Il faut courir applaudir cette production en tout point réussie du plus
important chef-d’œuvre lyrique de Stravinski, qui confirme l’opportune
association entre les opéras de Nantes et Rennes en tant que
coproducteurs : outre un plateau vocal proche de l’idéal, on se réjouit
de découvrir le travail de Mathieu Bauer (né en 1971) pour ses premiers
pas au service d’une grande forme lyrique. L’ancien directeur du Nouveau
Théâtre de Montreuil (entre 2011 et 2021) a en effet manifesté tout au
long de son mandat un vif intérêt pour la musique, que ce soit en
adaptant plusieurs ouvrages lyriques (Les Larmes de Barbe‑Bleue d’après Bartók ou Tristan et... d’après Wagner) ou en ajoutant des musiciens sur scène à ces propositions théâtrales (notamment Shock Corridor
d’après Samuel Fuller). Dans la scène faustienne où Shadow demande des
comptes à son obligé Rakewell, Bauer reprend cette idée en plaçant le
clavecin (dont l’aspect minimaliste évoque judicieusement un cercueil)
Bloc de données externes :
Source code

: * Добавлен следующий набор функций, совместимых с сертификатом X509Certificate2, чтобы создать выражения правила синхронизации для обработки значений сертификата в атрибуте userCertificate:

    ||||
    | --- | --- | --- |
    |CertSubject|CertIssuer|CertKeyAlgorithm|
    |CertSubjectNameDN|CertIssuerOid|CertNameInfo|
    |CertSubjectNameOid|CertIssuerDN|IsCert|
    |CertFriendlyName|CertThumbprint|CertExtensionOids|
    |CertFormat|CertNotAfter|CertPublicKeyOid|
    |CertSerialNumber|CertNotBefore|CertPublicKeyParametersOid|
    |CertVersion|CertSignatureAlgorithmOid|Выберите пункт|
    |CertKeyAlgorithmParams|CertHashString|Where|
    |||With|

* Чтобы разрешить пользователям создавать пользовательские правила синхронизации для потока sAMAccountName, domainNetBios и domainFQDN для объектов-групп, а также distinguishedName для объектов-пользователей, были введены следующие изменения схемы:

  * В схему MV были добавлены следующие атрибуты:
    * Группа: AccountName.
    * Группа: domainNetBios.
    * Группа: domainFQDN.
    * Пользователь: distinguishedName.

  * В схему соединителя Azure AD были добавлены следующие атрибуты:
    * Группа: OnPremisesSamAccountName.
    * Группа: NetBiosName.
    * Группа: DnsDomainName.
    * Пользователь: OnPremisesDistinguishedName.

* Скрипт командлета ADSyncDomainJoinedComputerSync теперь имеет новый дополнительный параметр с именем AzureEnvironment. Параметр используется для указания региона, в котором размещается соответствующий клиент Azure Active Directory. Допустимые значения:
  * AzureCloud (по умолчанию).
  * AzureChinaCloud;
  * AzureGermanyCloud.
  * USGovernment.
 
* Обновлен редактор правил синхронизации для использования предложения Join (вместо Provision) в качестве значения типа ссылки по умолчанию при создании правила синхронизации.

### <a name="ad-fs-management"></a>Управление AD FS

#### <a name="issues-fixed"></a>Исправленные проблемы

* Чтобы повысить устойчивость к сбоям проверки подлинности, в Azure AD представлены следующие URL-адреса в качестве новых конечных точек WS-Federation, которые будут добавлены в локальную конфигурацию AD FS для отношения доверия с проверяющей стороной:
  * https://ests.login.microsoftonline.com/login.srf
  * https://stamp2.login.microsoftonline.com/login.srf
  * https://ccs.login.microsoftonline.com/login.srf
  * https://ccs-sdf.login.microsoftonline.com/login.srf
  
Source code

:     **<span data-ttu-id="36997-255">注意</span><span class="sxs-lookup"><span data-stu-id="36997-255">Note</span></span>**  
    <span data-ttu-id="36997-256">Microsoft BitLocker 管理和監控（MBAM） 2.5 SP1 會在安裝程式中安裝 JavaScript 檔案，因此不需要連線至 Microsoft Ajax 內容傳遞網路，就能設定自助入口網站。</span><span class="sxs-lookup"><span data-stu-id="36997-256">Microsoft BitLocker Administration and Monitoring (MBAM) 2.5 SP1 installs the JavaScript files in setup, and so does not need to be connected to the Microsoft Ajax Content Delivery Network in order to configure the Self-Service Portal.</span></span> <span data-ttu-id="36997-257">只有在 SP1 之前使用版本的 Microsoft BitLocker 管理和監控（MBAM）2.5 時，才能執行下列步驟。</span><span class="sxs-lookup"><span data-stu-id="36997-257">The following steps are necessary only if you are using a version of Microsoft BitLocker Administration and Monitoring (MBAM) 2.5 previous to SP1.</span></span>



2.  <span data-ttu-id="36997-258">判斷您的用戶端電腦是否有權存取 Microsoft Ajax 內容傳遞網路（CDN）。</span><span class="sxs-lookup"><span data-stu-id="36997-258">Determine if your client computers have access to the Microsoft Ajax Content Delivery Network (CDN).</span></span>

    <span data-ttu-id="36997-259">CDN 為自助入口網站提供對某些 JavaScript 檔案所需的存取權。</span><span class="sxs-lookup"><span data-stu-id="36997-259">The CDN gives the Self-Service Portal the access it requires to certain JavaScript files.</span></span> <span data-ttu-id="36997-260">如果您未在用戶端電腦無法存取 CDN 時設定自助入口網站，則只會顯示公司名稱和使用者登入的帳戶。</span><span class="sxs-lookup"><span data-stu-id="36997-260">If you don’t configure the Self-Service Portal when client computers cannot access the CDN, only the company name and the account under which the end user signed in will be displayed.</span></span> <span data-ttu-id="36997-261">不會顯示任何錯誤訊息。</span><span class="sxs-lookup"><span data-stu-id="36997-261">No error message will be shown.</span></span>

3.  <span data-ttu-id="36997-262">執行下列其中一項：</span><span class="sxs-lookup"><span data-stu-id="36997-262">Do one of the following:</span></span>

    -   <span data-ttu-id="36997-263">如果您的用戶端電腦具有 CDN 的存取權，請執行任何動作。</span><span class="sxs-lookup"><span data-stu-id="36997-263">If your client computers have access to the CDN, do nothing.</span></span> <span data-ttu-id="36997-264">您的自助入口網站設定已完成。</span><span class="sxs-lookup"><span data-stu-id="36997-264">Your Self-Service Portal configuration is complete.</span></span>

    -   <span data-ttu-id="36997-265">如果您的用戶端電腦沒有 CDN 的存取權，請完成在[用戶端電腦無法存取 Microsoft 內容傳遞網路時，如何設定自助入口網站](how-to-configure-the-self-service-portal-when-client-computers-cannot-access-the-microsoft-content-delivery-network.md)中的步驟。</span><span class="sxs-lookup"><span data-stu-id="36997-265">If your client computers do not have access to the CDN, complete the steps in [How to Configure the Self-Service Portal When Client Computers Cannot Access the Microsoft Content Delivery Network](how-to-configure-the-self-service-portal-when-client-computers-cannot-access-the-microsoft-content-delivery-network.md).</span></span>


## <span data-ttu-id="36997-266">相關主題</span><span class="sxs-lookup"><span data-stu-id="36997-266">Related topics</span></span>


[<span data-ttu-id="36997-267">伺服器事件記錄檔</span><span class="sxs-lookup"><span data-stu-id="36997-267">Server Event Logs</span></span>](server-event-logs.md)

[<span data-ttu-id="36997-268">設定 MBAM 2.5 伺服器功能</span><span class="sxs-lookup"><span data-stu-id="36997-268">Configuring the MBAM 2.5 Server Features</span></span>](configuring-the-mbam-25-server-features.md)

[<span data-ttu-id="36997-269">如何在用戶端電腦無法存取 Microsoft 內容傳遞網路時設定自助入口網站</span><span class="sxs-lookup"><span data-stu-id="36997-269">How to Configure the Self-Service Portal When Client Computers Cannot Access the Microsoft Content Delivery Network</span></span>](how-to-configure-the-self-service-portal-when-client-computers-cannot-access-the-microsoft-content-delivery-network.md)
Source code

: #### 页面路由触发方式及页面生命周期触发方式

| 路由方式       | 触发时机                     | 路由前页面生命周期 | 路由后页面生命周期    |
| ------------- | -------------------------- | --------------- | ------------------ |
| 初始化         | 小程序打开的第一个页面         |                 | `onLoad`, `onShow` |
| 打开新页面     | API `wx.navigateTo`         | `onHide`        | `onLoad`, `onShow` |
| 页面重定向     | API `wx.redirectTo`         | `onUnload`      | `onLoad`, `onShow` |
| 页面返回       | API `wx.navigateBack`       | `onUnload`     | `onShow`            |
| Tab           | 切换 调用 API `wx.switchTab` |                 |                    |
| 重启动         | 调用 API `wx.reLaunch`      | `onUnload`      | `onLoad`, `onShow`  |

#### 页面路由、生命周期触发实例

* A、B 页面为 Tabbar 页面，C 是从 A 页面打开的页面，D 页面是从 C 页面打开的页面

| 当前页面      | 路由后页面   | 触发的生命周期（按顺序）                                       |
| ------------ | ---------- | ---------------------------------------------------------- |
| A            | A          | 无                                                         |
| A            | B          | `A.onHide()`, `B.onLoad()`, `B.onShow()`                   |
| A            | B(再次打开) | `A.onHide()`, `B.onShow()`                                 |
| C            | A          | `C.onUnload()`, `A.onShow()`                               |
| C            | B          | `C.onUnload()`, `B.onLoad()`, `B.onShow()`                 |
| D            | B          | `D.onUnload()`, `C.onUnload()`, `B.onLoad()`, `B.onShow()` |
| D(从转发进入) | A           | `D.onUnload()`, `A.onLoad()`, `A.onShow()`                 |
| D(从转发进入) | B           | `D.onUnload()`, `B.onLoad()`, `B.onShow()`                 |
aux côtés des interprètes, renforçant le caractère sinistre de la joute.
Shadow représente‑t‑il le diable ou bien est‑il seulement le double
« maléfique » de Rakewell ? La mise en scène de Bauer se garde bien de
trancher, même si elle insiste d’emblée sur la fragilité de Rakewell,
dont le pyjama autant que les regards perdus face au public suggèrent
son addiction à l’inaction et la rêverie, voire les prémisses de sa
folie. Entre récit initiatique et conte moral, le parcours de Rakewell
prend place dans l’univers visuel corseté des années 1950‑1960, évoqué
par de savoureuses saynètes et références vidéo (publicités et extraits
de films notamment) projetées sur le décor. Le caractère falot de
Rakewell, influencé par la malice de Shadow, fait souvent penser à
l’insouciance fantasque des deux héros du film Le Fanfaron (1962)
de Dino Risi. Lorsque Rakewell se grime à la manière de son mentor, il
revêt des habits trop grands pour lui, comme si ses désirs de réussite à
Londres étaient déjà condamnés. Les fréquents allers‑retours avec le
public montrent aussi combien Rakewell cherche une reconnaissance
narcissique dont il reste constamment prisonnier, tout en permettant aux
spectateurs de trouver une distanciation bienvenue pour apprécier la
satire. Bauer soigne aussi la direction d’acteurs au niveau des
déplacements du chœur de chambre Mélisme(s), tout en renouvelant
costumes et éclairages, très différenciés au gré de l’action. La
saisissante scène des enchères, en partie dans la pénombre, met ainsi en
valeur chaque interprète au moyen de lampes torches tournées vers les
visages, renforçant le caractère spectaculaire de la farce tragique.
Il faut dire que la direction alerte et admirablement étagée de Grant
Llewellyn se délecte de l’orchestration aérée et très rythmique de
Stravinsky, donnant beaucoup de vitalité à l’ensemble, sans jamais
couvrir le plateau. Le chef gallois, malmené par un accident vasculaire
cérébral en août dernier, donne le meilleur d’un Orchestre national de
Bretagne en grande forme. Sur scène, Julien Behr irradie dans le rôle
principal, qui semble avoir été écrit pour lui. Il faut voir avec quelle
présence physique il s’empare des errances de Rakewell, sans jamais se
départir d’une aisance technique confondante sur toute la
tessiture (hormis un aigu un peu serré par endroit). A ses côtés, Elsa
Benoit (Anne Trulove) n’est pas en reste à force de subtilité et de
rondeur d’émission : l’ancienne chanteuse du chœur Mélisme(s) fait un
retour grandement applaudi à Rennes, de même que la tonitruante Aurore
Ugolin (Baba), aux accents et couleurs irrésistibles de caractère et de
drôlerie. On aime aussi le Nick Shadow de Thomas Tatzl, à l’articulation
et à la projection idéales, même s’il peine parfois dans les passages
rapides. Tous les seconds rôles tiennent parfaitement leur partie, au
premier rang desquels le superlatif Scott Wilde (Father Trulove).
Un spectacle vivement recommandé, à voir à Rennes jusqu’au 9 mars, puis à Nantes du 22 au 30 mars.